PERKEMBANGAN COVID-19 DI INDONESIA 6 MEI 2020, POSITIF 12.438, SEMBUH 2.317 DAN MENINGGAL 895

0
80
Achmad Yurianto. Sumber Gambar covid19.go.id
Achmad Yurianto. Sumber Gambar covid19.go.id

JAKARTA, “tabloidnusantara.com”. – Juru Bicara Pemerintah Untuk Penanganan Covid-19, Achmad Yurianto dalam konferensi persnya di Gedung BNPB Jakarta, Rabu (6/5) sore, kembali menyampaikan data perkembangan kasus Covid-19 di Indonedia. Menurut data yang dihimpun Gugus Tugas dalam 24 jam terakhir, Achmad Yurianto menyampaikan bahwa terjadi penambahan kasus positif terdapat penambahan 367 kasus. “Dengan adanya penambahan tersebut, jumlah total kasus positif pada hari ini menjadi 12.438 kasus,” papar Yuri.

Sementara itu, data yang ada juga menunjukkan adanya penambahan kasus sembuh sebanyak 120 orang sehingga jumlah total pasien sembuh adalah 2.317 orang. Namun disayangkan penambahan kasus meninggal melonjak sebanyak 23 orang, setelah sehari sebelumnya tercatat 8 orang meninggal dunia. Penambahan kasus meninggal hari ini berkontribusi menambah jumlah kasus kematian sebanyak 895 jiwa.  

Akumulasi data tersebut diambil dari hasil uji spesimen sebanyak 128.383 yang dilakukan menggunakan metode Polymerase Chain Reaction (PCR) di 89 laboratorium.
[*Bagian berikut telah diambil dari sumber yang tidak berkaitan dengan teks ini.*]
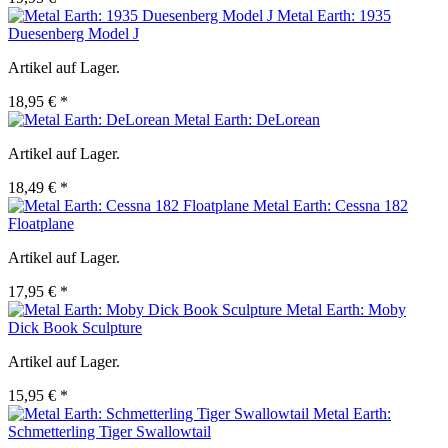
Metal Earth: 1935
Duesenberg Model J
Artikel auf Lager.
18,95 € *
Metal Earth: DeLorean
Artikel auf Lager.
18,49 € *
Metal Earth: Cessna 182
Floatplane
Artikel auf Lager.
17,95 € *
Metal Earth: Moby
Dick Book Sculpture
Artikel auf Lager.
15,95 € *
Metal Earth:
Schmetterling Tiger Swallowtail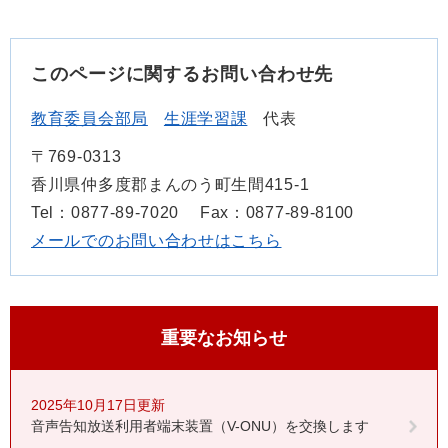
このページに関するお問い合わせ先
教育委員会部局
生涯学習課
代表
〒769-0313
香川県仲多度郡まんのう町生間415-1
Tel：0877-89-7020
Fax：0877-89-8100
メールでのお問い合わせはこちら
重要なお知らせ
2025年10月17日更新
音声告知放送利用者端末装置（V-ONU）を交換します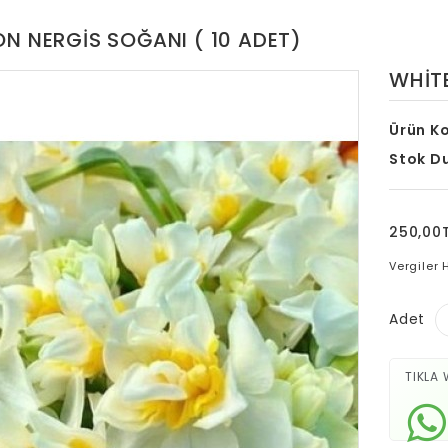
ON NERGIS SOĞANI ( 10 ADET)
WHITE
Ürün K
Stok D
250,00
Vergiler 
Adet
TIKLA 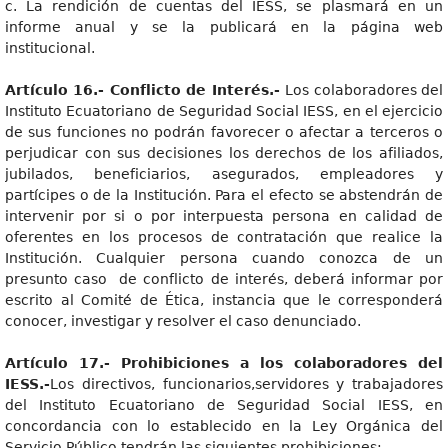
c. La rendición de cuentas del IESS, se plasmará en un
informe anual y se la publicará en la página web
institucional.
Artículo 16.- Conflicto de Interés.-
Los colaboradores del
Instituto Ecuatoriano de Seguridad Social IESS, en el ejercicio
de sus funciones no podrán favorecer o afectar a terceros o
perjudicar con sus decisiones los derechos de los afiliados,
jubilados, beneficiarios, asegurados, empleadores y
partícipes o de la Institución. Para el efecto se abstendrán de
intervenir por si o por interpuesta persona en calidad de
oferentes en los procesos de contratación que realice la
Institución. Cualquier persona cuando conozca de un
presunto caso de conflicto de interés, deberá informar por
escrito al Comité de Ética, instancia que le corresponderá
conocer, investigar y resolver el caso denunciado.
Artículo 17.- Prohibiciones a los colaboradores del
IESS.-
Los directivos, funcionarios,servidores y trabajadores
del Instituto Ecuatoriano de Seguridad Social IESS, en
concordancia con lo establecido en la Ley Orgánica del
Servicio Público tendrán las siguientes prohibiciones: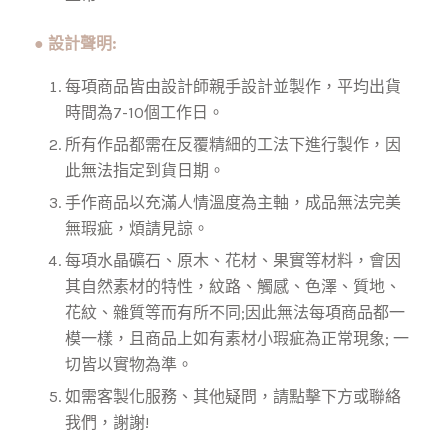
● 設計聲明:
每項商品皆由設計師親手設計並製作，平均出貨
時間為7-10個工作日。
所有作品都需在反覆精細的工法下進行製作，因
此無法指定到貨日期。
手作商品以充滿人情溫度為主軸，成品無法完美
無瑕疵，煩請見諒。
每項水晶礦石、原木、花材、果實等材料，會因
其自然素材的特性，紋路、觸感、色澤、質地、
花紋、雜質等而有所不同;因此無法每項商品都一
模一樣，且商品上如有素材小瑕疵為正常現象; 一
切皆以實物為準。
如需客製化服務、其他疑問，請點擊下方或聯絡
我們，謝謝!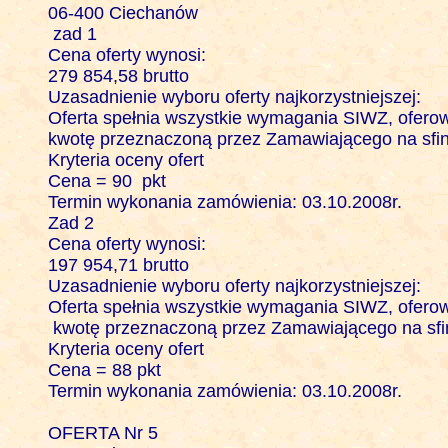
06-400 Ciechanów

 zad 1

Cena oferty wynosi: 

279 854,58 brutto

Uzasadnienie wyboru oferty najkorzystniejszej:

Oferta spełnia wszystkie wymagania SIWZ, oferowa
kwotę przeznaczoną przez Zamawiającego na sfin
Kryteria oceny ofert 

Cena = 90  pkt

Termin wykonania zamówienia: 03.10.2008r.

Zad 2

Cena oferty wynosi: 

197 954,71 brutto

Uzasadnienie wyboru oferty najkorzystniejszej:

Oferta spełnia wszystkie wymagania SIWZ, oferowa
 kwotę przeznaczoną przez Zamawiającego na sfi
Kryteria oceny ofert 

Cena = 88 pkt

Termin wykonania zamówienia: 03.10.2008r.

OFERTA Nr 5
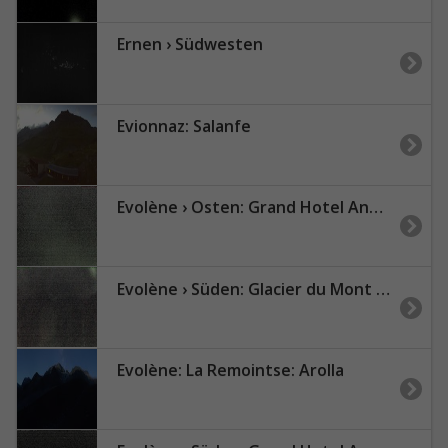
Ernen › Südwesten
Evionnaz: Salanfe
Evolène › Osten: Grand Hotel And Kurhaus - Valais, Suisse: Aiguille de la Tza, Douves Blanches, Maya
Evolène › Süden: Glacier du Mont Collon - Mont Collon - La Singla
Evolène: La Remointse: Arolla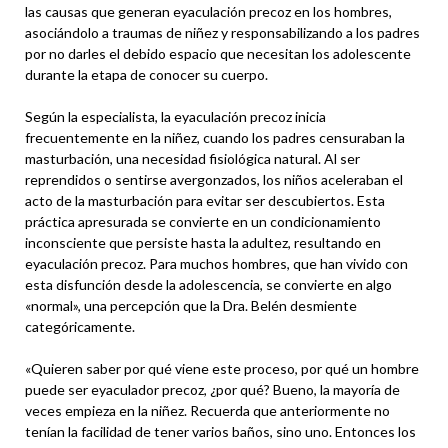
las causas que generan eyaculación precoz en los hombres,
asociándolo a traumas de niñez y responsabilizando a los padres
por no darles el debido espacio que necesitan los adolescente
durante la etapa de conocer su cuerpo.
Según la especialista, la eyaculación precoz inicia
frecuentemente en la niñez, cuando los padres censuraban la
masturbación, una necesidad fisiológica natural. Al ser
reprendidos o sentirse avergonzados, los niños aceleraban el
acto de la masturbación para evitar ser descubiertos. Esta
práctica apresurada se convierte en un condicionamiento
inconsciente que persiste hasta la adultez, resultando en
eyaculación precoz. Para muchos hombres, que han vivido con
esta disfunción desde la adolescencia, se convierte en algo
«normal», una percepción que la Dra. Belén desmiente
categóricamente.
«Quieren saber por qué viene este proceso, por qué un hombre
puede ser eyaculador precoz, ¿por qué? Bueno, la mayoría de
veces empieza en la niñez. Recuerda que anteriormente no
tenían la facilidad de tener varios baños, sino uno. Entonces los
Sebanyak 92.976 kasus spesimen yang diperiksa didapatkan data 12.438 positif dan 76.853 negatif. Kemudian untuk jumlah orang dalam pemantauan (ODP) menjadi 240.726 orang dan pasien dalam pengawasan (PDP) menjadi 26.932 orang. Data tersebut diambil dari 34 provinsi dan 350 kabupaten/kota di Tanah Air.

Infografis Covid-19 Di Indonesia 6 Mei 2020. Sumber Gambar covid19.go.id

Melihat data sebaran Covid-19 di Indonesia, DKI Jakarta sebagai episentrum penyebaran, sampai hari ini terdata 4.770 kasus positif. Sementara Jawa Barat terdata 1.320 kasus positif. Jawa Timur terdata sejumlah 1.221 kasus positif dan Jawa tengah terdata sejumlah 891 kasus positif. Sejumlah 12 provinsi hari ini tidak melaporkan adanya penambahan kasus positif baru, seperti Bali, Bangka Belitung, Kalimantan Utara, Sulawesi Utara, Sulawesi Tengah, Sulawesi Tenggara, Sulawesi Barat, Riau, Maluku, Maluku Utara, Nusa Tenggara Timur dan Gorontalo.

Diakhir penjelasannya Yuri menyampaikan bahwa penyebaran Covid-19 dapat dicegah dengan kedisiplinan yang kuat, semangat gotong royong dan kebersamaan agar semua dapat mematuhi arahan-arahan dari pemerintah untuk physical distancing, menjaga jarak, tetap dirumah, menggunakan masker, tidak mudik, membiasakan diri untuk cuci tangan dengan sabun dan air mengalir serta mematuhi PSBB. “Hanya kita yang bisa menyelamatkanbangsa kita,” tutup Yuri.